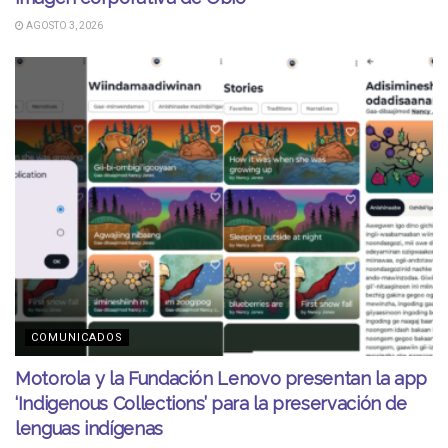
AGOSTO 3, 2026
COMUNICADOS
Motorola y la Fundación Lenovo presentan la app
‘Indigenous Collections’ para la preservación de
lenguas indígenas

....

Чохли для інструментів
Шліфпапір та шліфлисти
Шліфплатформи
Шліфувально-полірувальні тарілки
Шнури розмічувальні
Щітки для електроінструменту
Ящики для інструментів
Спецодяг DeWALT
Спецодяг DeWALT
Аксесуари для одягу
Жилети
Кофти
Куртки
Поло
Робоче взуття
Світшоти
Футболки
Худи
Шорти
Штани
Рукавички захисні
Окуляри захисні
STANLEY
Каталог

....

* Job item: In the data above, which lines lie between the line with "Чохли для інструментів" and the line with "Робоче взуття", inclusive? Print those lines exactly and nothing else.

* Written solution:
Чохли для інструментів
Шліфпапір та шліфлисти
Шліфплатформи
Шліфувально-полірувальні тарілки
Шнури розмічувальні
Щітки для електроінструменту
Ящики для інструментів
Спецодяг DeWALT
Спецодяг DeWALT
Аксесуари для одягу
Жилети
Кофти
Куртки
Поло
Робоче взуття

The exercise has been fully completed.